Illness: Recipients were also 4- 6 percentage points less likely to report a household member was sick during the last 30 days off (44 percent in the comparison group). Given its very low prevalence in Bomet and Siaya at the time of our surveys (12 cases total) these illnesses were almost certainly not COVID-19 cases.
Mental health: Transfer recipients were less depressed in the short-term and long-term groups, though not in the lump-sum group. Overall, transfers continued to have the kinds of impacts on basic measures of well-being typically seen in pre-pandemic research.

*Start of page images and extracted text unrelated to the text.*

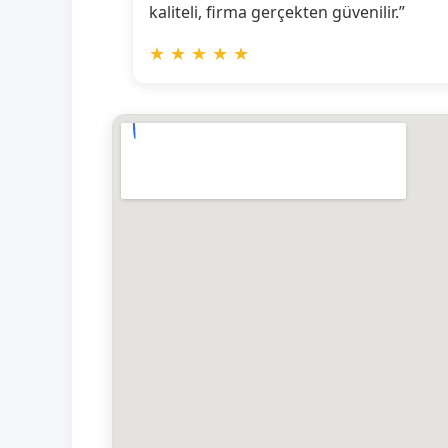
kaliteli, firma gerçekten güvenilir.”
★
★
★
★
★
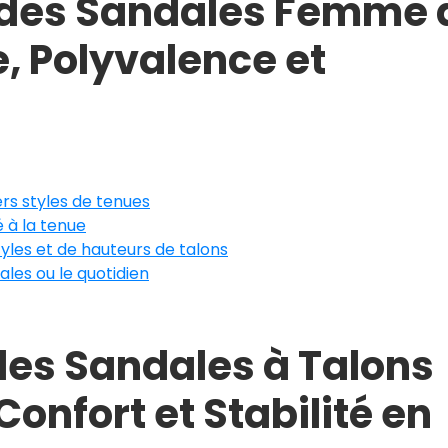
 des Sandales Femme 
e, Polyvalence et
ers styles de tenues
 à la tenue
tyles et de hauteurs de talons
ales ou le quotidien
des Sandales à Talons
onfort et Stabilité en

Health-seeking behavior and social interaction: Transfers generally made a small change or no change on behaviors related to public health. They reduced the probability that recipients had sought medical attention at a hospital in the last 30 days by 3-5 percentage points (29 percent had sought medical attention in the comparison group), potentially freeing up health system capacity. There is also some evidence that transfers reduced social interaction (specifically, visits to friends or relatives) which could lower the rate of contagion. Estimated impacts on interaction for commercial purposes such as shopping or work are not precise enough to support strong conclusions. In short, there was no evidence that transfers had harmful effects on public health, and some evidence that they helped.
In sum, the results suggest that that cash helped hard-hit households weather a storm, but that UBI is not enough to completely shield households from an economic hit of this level.